Data records START

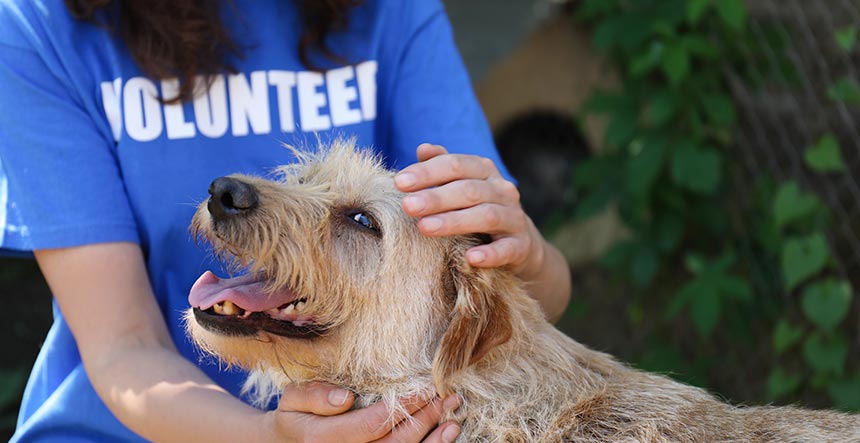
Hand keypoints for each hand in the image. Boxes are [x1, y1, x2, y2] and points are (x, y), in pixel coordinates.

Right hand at [266, 382, 461, 442]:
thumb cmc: (294, 417)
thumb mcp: (292, 399)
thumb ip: (314, 396)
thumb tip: (344, 398)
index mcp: (322, 439)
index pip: (372, 424)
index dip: (403, 407)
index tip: (426, 387)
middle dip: (424, 420)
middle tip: (448, 398)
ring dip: (431, 441)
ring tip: (453, 421)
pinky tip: (443, 438)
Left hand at [395, 144, 544, 276]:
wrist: (521, 243)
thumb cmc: (479, 209)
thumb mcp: (463, 185)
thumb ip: (443, 167)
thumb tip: (422, 149)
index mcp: (484, 171)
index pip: (455, 165)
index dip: (427, 172)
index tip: (399, 182)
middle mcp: (502, 190)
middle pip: (468, 190)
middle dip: (436, 197)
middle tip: (407, 206)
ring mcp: (514, 218)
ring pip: (486, 216)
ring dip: (454, 221)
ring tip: (425, 228)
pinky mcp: (521, 246)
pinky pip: (506, 249)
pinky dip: (489, 253)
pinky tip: (470, 257)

Data records END

The entries above are to be repeated exactly, except for any pictures.

Expected output –
Hand keypoints for each hand in the image. Boxes are [x1, y1, x2, y2] and points are (x, y), in pixel coordinates.

Right hand at [266, 382, 461, 442]:
thumb cmc: (294, 417)
thumb mcp: (292, 399)
thumb ip: (314, 396)
thumb tip: (344, 398)
index mcp: (322, 439)
index pip: (372, 424)
index dip: (403, 407)
index tip: (426, 387)
middle dip: (424, 420)
middle tip: (448, 398)
ring dip: (431, 441)
ring tip: (453, 421)
pinky tip: (443, 438)
Left hand at [395, 144, 544, 276]:
wrist: (521, 243)
thumb cmc: (479, 209)
thumb mcp: (463, 185)
thumb ip: (443, 167)
thumb tip: (422, 149)
index mcp: (484, 171)
index pip: (455, 165)
index dip: (427, 172)
index tip: (399, 182)
middle mcp: (502, 190)
middle pip: (468, 190)
middle dip: (436, 197)
middle tip: (407, 206)
ring mcp: (514, 218)
ring pip: (486, 216)
ring dip: (454, 221)
ring tip: (425, 228)
pinky mcp: (521, 246)
pinky pip: (506, 249)
pinky dip: (489, 253)
pinky tip: (470, 257)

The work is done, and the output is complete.